A case involving the classification of Uber Black drivers as employees rather than contractors is not going to be reviewed by the Supreme Court, kicking it back to the trial court in the 3rd Circuit.

The high court denied review Monday in the case of Razak v. Uber Technologies, a case that originally was filed in the Eastern District of Pennsylvania. In the case, a group of drivers in the Uber Black service, which supplies higher-quality “black cars” to Uber customers, had sued the parent company, saying they should be classified as employees, not as drivers.

A lower court in the case held for Uber through summary judgment, finding that the drivers were contractors rather than full-time workers entitled to such benefits as minimum wage payments. But in March 2020, the 3rd Circuit overturned the lower court ruling, questioning its reasoning in the summary judgment. 

Fiona W. Ong, an employment attorney with the Baltimore law firm of Shawe Rosenthal, said the Supreme Court’s denial of Uber’s request for a hearing does not establish any new legal precedents in the arena of independent contractor versus employee law. Rather, she said, it simply moves the case back to the trial court, where it will need to consider questions that the full 3rd Circuit, in overturning the lower court decision, said had not been addressed.

“The trial court ruled in favor of Uber and then the circuit court said, ‘Not so fast,’” Ong said in an interview with FreightWaves, adding that the circuit court said “there are enough questions that the lower court should not have automatically given the judgment to Uber Black.”

The original lawsuit was filed by three Uber Black drivers. In a review of the circuit court decision, Ong recapped that the lower court had used as its barometer a test of six factors that had precedent in the case Donovan v. DialAmerica Marketing. 

Many of those tests are similar to other contractor versus employee tests used to settle disputes, such as the Borello test that was superseded in California by the ABC test in the Dynamex decision, which led to AB5. The various “prongs” of the sextet of standards include the question of control over the job, the degree of skill, the “permanence” of the relationship, the ability of the worker to profit from their efforts and the worker’s investment in the equipment needed to perform the job.

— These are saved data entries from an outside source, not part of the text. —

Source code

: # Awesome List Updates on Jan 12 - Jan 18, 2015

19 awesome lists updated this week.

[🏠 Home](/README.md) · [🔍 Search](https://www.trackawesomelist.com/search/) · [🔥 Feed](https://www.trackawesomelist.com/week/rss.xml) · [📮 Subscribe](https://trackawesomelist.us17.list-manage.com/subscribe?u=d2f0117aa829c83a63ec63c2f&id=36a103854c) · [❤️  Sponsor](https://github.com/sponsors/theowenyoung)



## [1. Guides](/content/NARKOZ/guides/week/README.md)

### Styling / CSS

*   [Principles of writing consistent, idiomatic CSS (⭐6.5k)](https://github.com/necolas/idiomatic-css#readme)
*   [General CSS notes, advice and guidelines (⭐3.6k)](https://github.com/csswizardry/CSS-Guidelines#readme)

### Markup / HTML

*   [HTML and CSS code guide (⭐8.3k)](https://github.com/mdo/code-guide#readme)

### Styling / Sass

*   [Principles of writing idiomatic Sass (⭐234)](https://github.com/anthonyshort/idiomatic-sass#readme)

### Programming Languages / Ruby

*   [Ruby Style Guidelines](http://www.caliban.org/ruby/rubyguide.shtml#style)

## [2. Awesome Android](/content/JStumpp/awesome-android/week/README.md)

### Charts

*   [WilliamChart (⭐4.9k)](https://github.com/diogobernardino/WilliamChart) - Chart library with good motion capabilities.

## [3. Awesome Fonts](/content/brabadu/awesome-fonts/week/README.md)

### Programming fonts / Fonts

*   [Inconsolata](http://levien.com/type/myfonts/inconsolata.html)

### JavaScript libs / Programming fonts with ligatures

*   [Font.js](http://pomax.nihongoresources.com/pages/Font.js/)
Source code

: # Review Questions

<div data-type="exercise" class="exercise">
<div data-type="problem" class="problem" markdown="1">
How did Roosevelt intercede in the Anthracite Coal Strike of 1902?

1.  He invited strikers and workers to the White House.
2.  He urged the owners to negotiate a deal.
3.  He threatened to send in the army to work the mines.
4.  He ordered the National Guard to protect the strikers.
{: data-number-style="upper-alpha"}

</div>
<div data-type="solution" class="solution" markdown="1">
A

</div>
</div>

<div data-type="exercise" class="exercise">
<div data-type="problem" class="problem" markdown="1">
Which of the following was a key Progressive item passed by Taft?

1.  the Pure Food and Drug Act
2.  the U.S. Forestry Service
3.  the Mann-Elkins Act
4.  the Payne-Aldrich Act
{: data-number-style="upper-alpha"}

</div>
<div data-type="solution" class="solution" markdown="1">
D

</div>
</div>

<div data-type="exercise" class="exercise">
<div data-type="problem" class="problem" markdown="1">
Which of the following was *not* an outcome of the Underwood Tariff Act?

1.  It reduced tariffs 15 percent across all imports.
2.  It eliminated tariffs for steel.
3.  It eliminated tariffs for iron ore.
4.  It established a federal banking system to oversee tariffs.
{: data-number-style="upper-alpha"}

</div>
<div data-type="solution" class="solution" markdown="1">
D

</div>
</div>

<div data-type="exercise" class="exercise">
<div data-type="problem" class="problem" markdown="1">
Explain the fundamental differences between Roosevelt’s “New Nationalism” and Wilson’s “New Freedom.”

The six-pronged test, according to attorney Mark D. Eastburn of Eastburn & Gray, does not have one or two tests that are “dispositive.” Eastburn, in a commentary on the 3rd Circuit’s decision published last year, described dispositive as being primary and having the ability to cancel out other factors, where failure or success on one or two of the six decides the case.

However, he wrote that the lower court had found that a review of the six tests resulted in four of the standards favoring the definition of the Uber drivers as independent contractors and two of them as employees. The lower court decision, handed down via summary judgment, was that they were independent contractors. 

“On appeal, the (3rd Circuit) Court held that the question of which DialAmerica factors favor employee status is a question of fact that should go to the fact finder,” Eastburn said. Ong said the fact finder would likely be a jury. 

“The court identified a number of disputed facts as to whether Uber retains the right to control the plaintiff’s work pursuant to the first DialAmerica factor and whether the opportunity for profit or loss depends on managerial skill under the second DialAmerica factor,” Eastburn said of the circuit court decision. “Since a reasonable fact finder could rule in the plaintiff’s favor as to at least some of the six factors, the court held that the district court’s grant of summary judgment was inappropriate.”